The earliest common advertisements were sheets of papyrus in Egypt, bearing the notice of rewards for the return of runaway slaves, seeking persons for employment and symbols employed by tradespeople to indicate the nature of their business. Babylonian merchants employed barkers to shout their wares to passersby, and in Egypt cries were employed by importers to announce the arrival of ships with new cargoes of merchandise. These techniques are still widely employed in the 17th century game world.

Ancient Athenians placed signboards outside their shop doors. Town criers in Greece were carefully selected for their ability to enunciate clearly, pleasingly, and in good Greek; these were sometimes accompanied by musicians. In Egypt, the criers often sang their announcements. The Romans whitened areas on walls and painted them inscriptions. Called "albums," or white spaces, pictured the trade of the householder. Wine shops in Greece and Rome would post living bush-branches over the door — this led to the origin of the proverb, "Good wine needs no bush," meaning that a good shop did not need to advertise. This is an early example of humour being used to promote an ideal or a good.

Early Publication Advertising

During the early Middle ages, the decline of literacy following the collapse of Rome — as well as the decline of trade — would diminish advertising for many centuries. Yet as both trade and literacy advanced during the 9th and 10th centuries, criers and shop signboards emerged. In France, wine shops would employ criers who dispensed samples in the streets. In England, signboards became a part of the national tradition.

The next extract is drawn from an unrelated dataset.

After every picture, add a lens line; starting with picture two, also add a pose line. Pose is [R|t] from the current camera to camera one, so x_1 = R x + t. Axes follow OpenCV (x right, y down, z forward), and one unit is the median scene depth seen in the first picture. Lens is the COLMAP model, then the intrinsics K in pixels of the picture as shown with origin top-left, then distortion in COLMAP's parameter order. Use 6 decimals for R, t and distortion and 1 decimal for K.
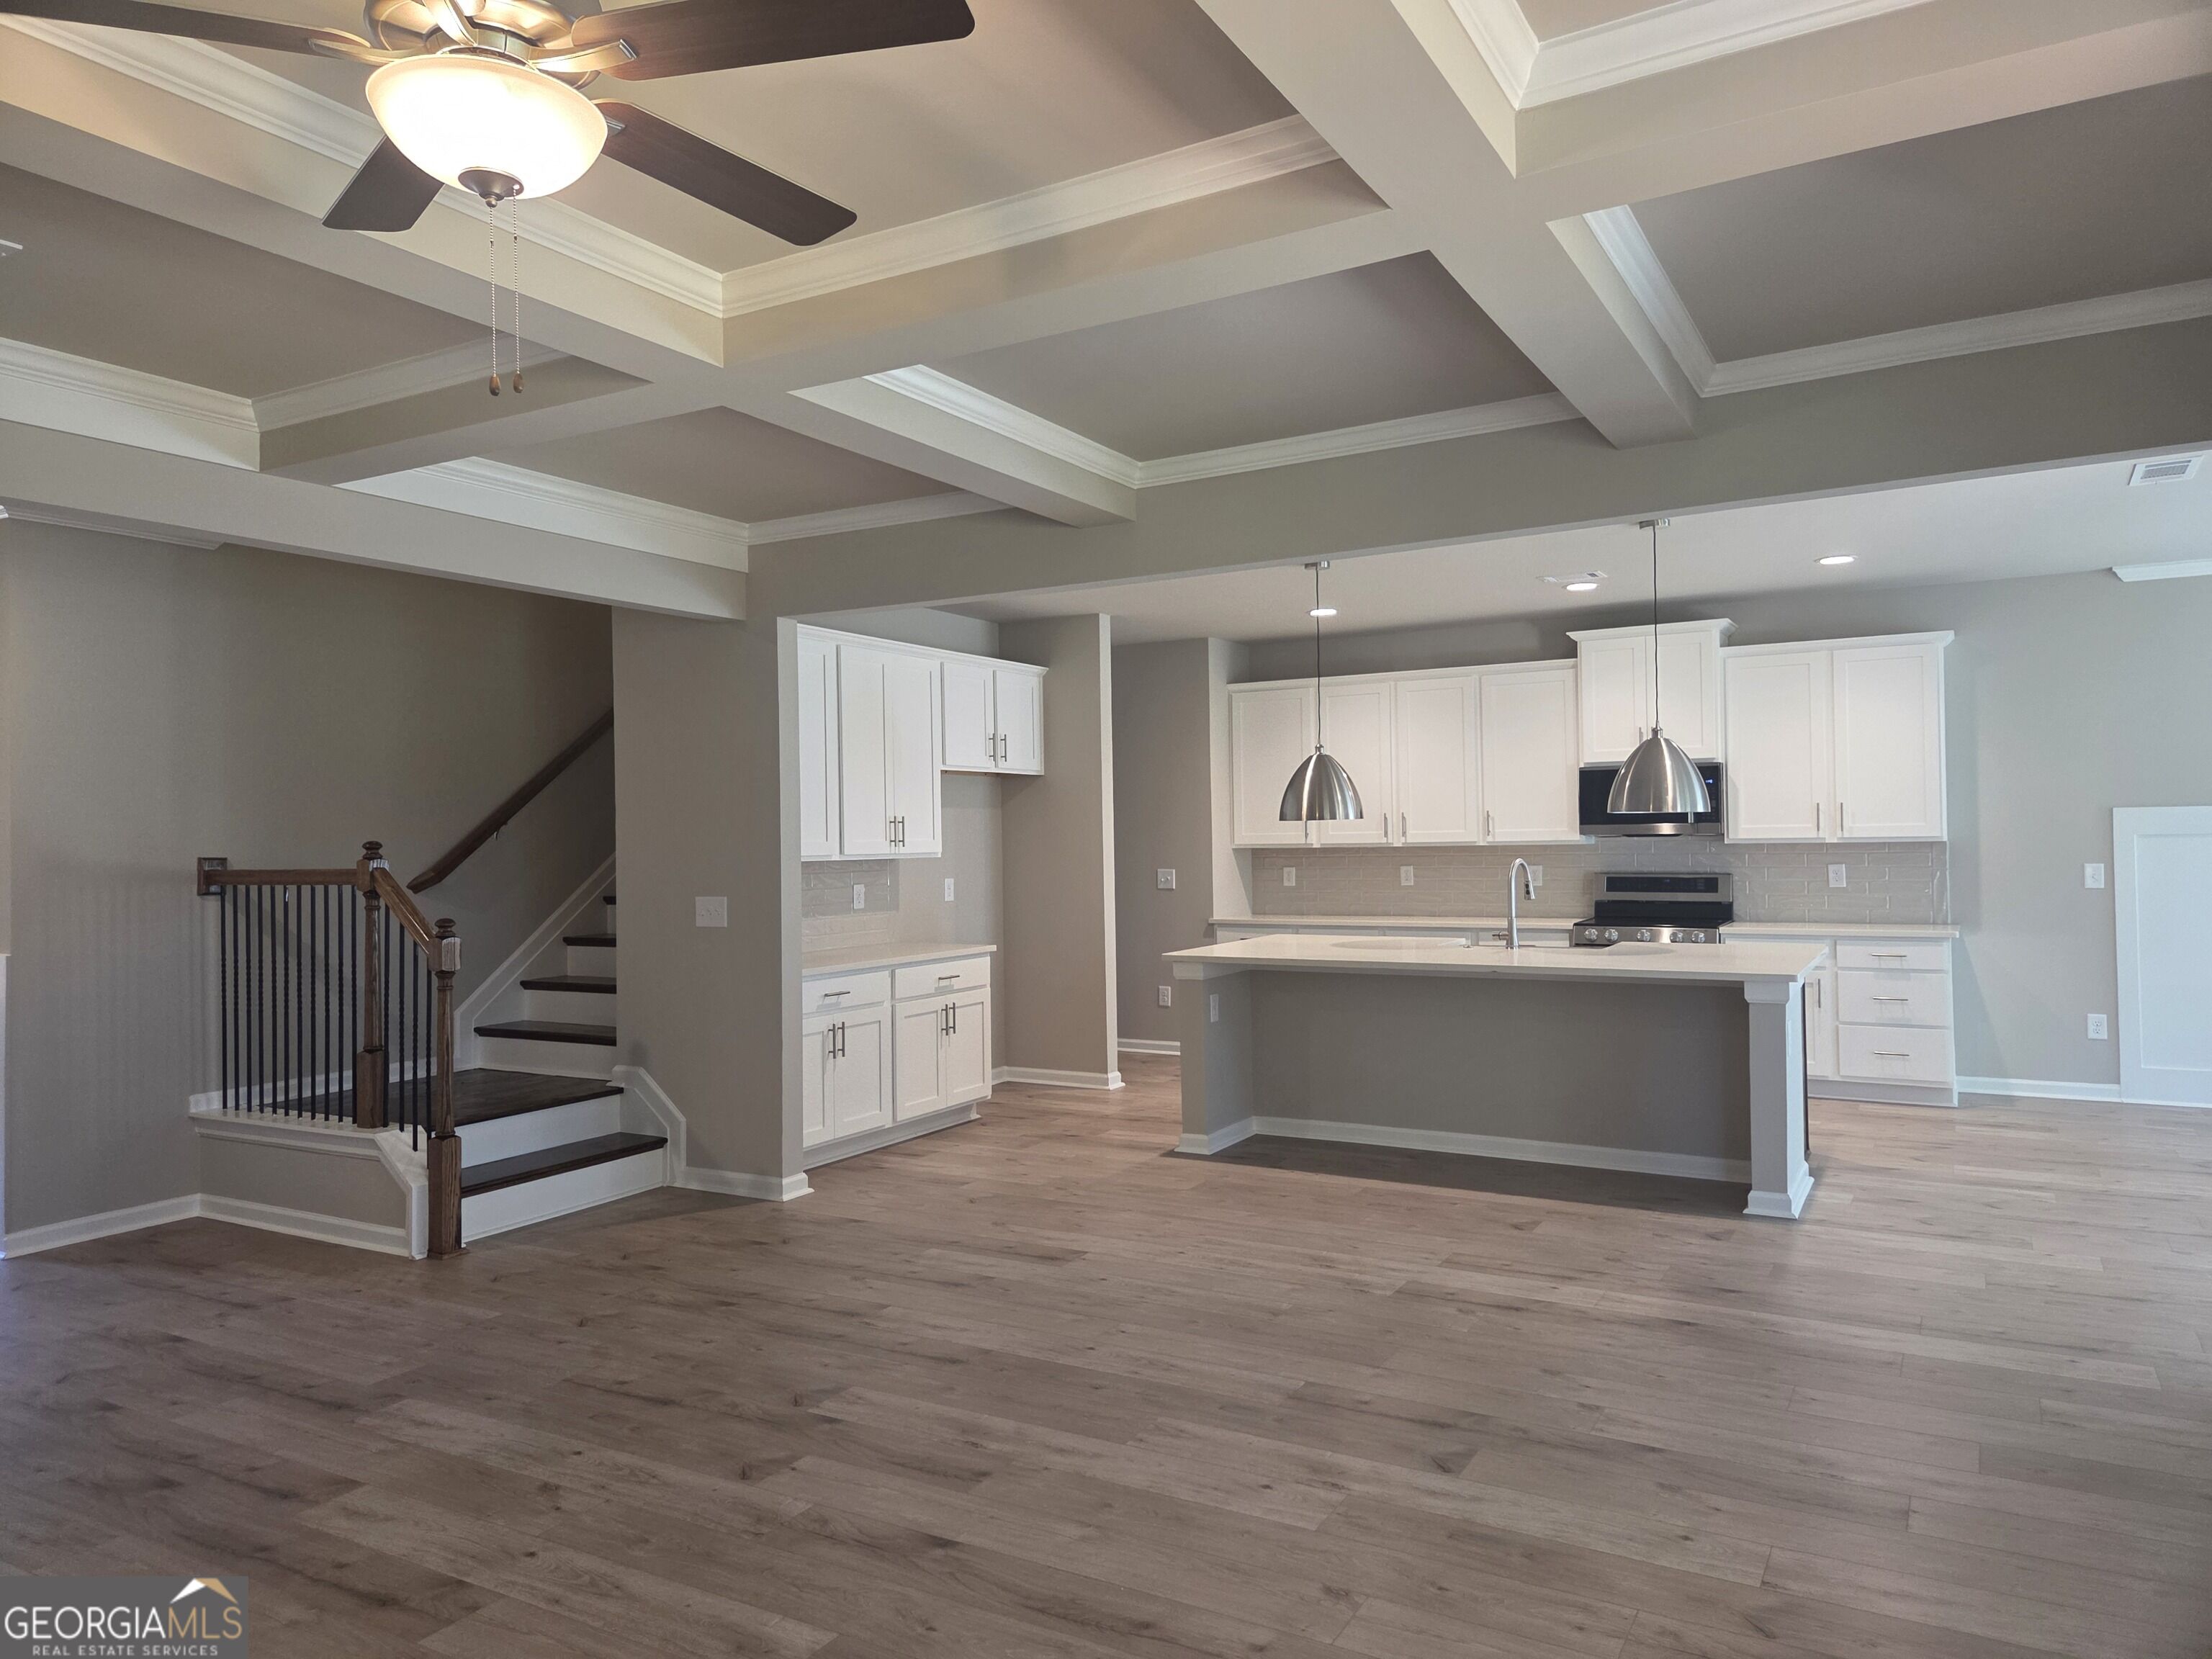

The invention of printing in the 15th century brought into being new media for commercial expression. The earliest printed advertisements were hand bills, and announcements by guilds that were bound into books — a forerunner of catalogs. Hand bills usually reproduce the signboard by which a shop was known and marked. Below the sign might be some brief copy in script, or not, for literacy still amounted to less than 10% of the population.